This delicious banh xeo recipe is a play on a recipe I learned in Saigon (Ho Chi Minh), Vietnam.
While traveling around Vietnam I tried some amazing banh xeo recipes. This is just like one of my favourite versions I learned.
If making this banh xeo recipe for the first time, I recommend using a non-stick pan but they are even better cooked in a really hot cast iron pan.
That is how I cooked them in Saigon over a roaring hot charcoal fire. I loved doing this so much I purchased one of the barbecues shown in the video on this page.
What are banh xeo?
Crispy fried pancakes!
Many people falsely assume because of Vietnam’s French colonial history that banh xeo were inspired by French crepes. Not so.
Banh xeo were much more likely a play on Indian dosas as many Indian traders traveled to Vietnam long before the French arrived.
The ingredients are very similar but banh xeo are much easier to whip up on a whim because the batter doesn’t need to ferment like dosa batter.
They are also much easier to flip as a lot more oil is used to cook banh xeo.
What is the best way to eat banh xeo?
That’s up to you. They are perfectly good simply served on their own with a hot sauce.
Often they are served wrapped in lettuce leaves with a few herbs like basil and mint but my favourite way to serve them is wrapped in rice paper with lots of green herbs and lettuce.

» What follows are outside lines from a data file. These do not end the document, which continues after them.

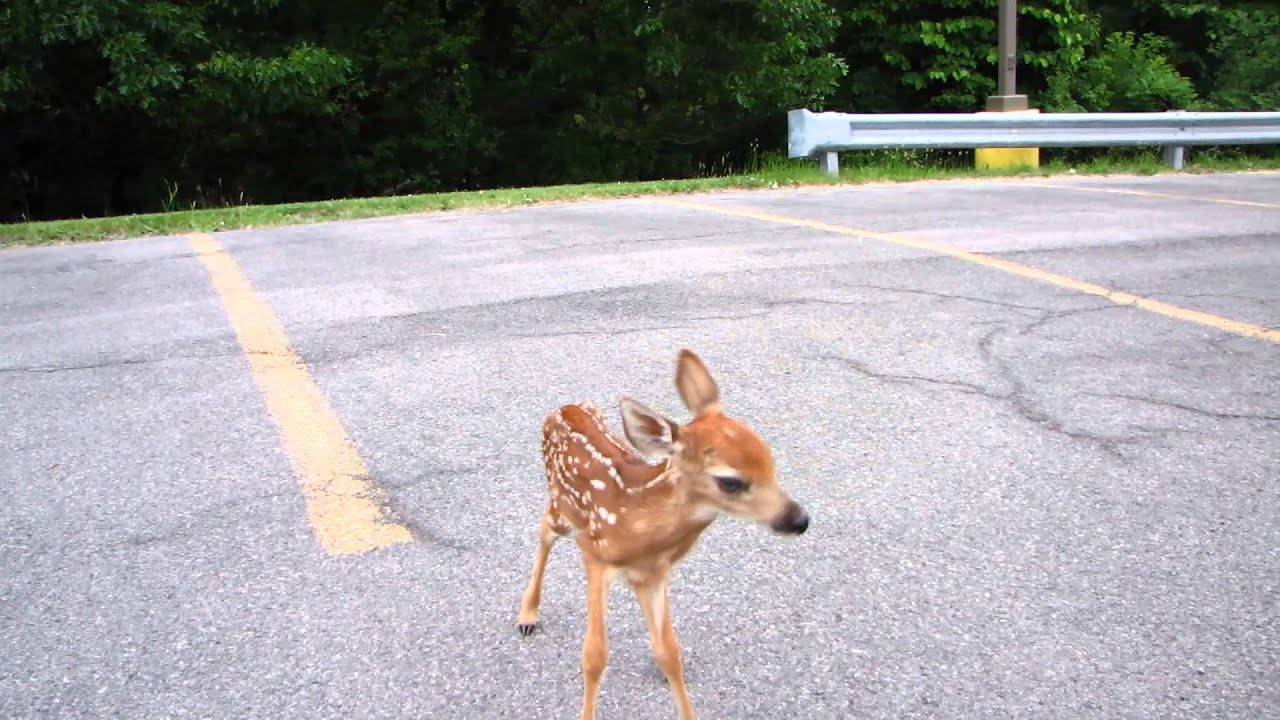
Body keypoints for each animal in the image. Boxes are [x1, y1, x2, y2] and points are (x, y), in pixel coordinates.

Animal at [516, 348, 810, 720]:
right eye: (730, 481)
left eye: (770, 460)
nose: (799, 519)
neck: (641, 526)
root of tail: (564, 407)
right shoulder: (595, 555)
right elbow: (594, 656)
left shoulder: (655, 573)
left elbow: (670, 652)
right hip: (561, 510)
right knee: (543, 530)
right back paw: (527, 615)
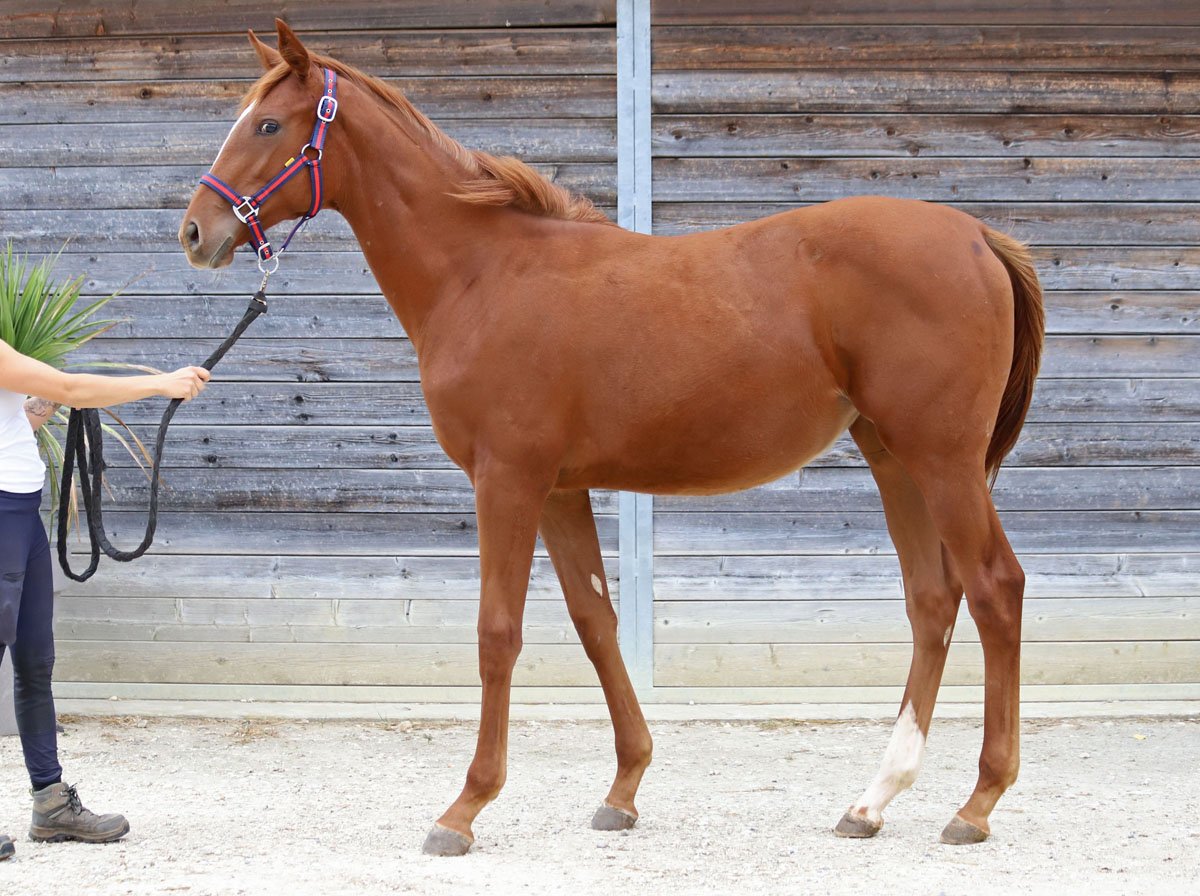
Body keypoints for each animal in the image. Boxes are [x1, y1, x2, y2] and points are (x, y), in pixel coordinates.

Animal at [179, 20, 1044, 856]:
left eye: (267, 123)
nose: (195, 231)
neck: (480, 275)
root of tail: (979, 236)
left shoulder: (508, 480)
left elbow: (498, 632)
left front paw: (465, 808)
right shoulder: (561, 489)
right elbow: (595, 623)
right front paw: (623, 790)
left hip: (944, 461)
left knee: (995, 589)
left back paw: (977, 802)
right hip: (893, 457)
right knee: (932, 601)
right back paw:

Really… food doesn’t get much better!
Want to try a couple other well known Vietnamese recipes? Here you go…
- FOR THE NU’Ó’C CHAM
- 3 tbsp fish sauce
- 3 tbsp sugar
- 3 tbsp lime juice
- 2 red bird’s eye chillies, cut into thin rings (more or less to taste
- 4 cloves garlic, finely chopped
- FOR THE RICE PANCAKES
- 370g (2 cups) rice flour
- 3 tbsp corn flour(cornstarch)
- 1 level tbsp ground turmeric
- 1 tsp salt
- 400ml (1 ½ cups) light coconut milk or water
- 170ml (3/4 cup) beer or sparkling water
- 4 spring onions (scallions), thinly sliced
- 20tbsp (1 ¼ cup) rapeseed (canola) oil (approx.)
- 450g (16oz) streaky bacon, cut into 5cm (2 inch) pieces
- 450g (16oz) prawns, peeled and deveined
- 300g (3 cups) bean sprouts
- to serve:
- Cos (romaine) lettuce
- Mint leaves
- Coriander (cilantro) leaves
- Basil leaves
- If you are making the dipping sauce, I suggest doing that first. Whisk all of the ingredients together and set aside. This can be stored in the fridge and used as required.
- Now make the batter for the pancakes. In a large mixing bowl, whisk all of the ingredients together up to and including the spring onions (scallions). The beer or sparkling water is added as the carbonation helps make the pancakes super crispy. I prefer beer but my wife prefers the lighter flavour of the spring water. You will have to decide that one for yourself.
- When you have a creamy, smooth batter, divide the bacon, prawns and bean spouts so that you have 8 equal portions. Heat up your frying pan over medium high heat. I recommend using a non-stick pan for these as it is a lot easier. When hot, stir in about 2 tbsp of oil. Then add a portion of the bacon and prawns, spreading these out equally in the pan and fry until cooked through, turning once.
- Now add about a ladle or a bit more of the batter. Move the pan around while you do this and try to get the pancake looking like a thin pancake or crepe should. Nice and thin.
- Reduce the heat to medium and allow to cook for a further couple of minutes or until the bottom begins to brown. Top the pancake with some of the bean sprouts and cover the pan to continue cooking for another minute or so. The pancake should lift off the pan easily when it is cooked through so don’t rush this.
- When cooked through and crispy, fold the pancake in half and serve immediately. This isn’t one to bring to the table all at one time unless you have a lot of pans. Just serve them as and when they are ready with the dipping sauce, lettuce and herbs.
- Even more delicious is to wrap damp rice paper around the lettuce, herbs and bahn xeo!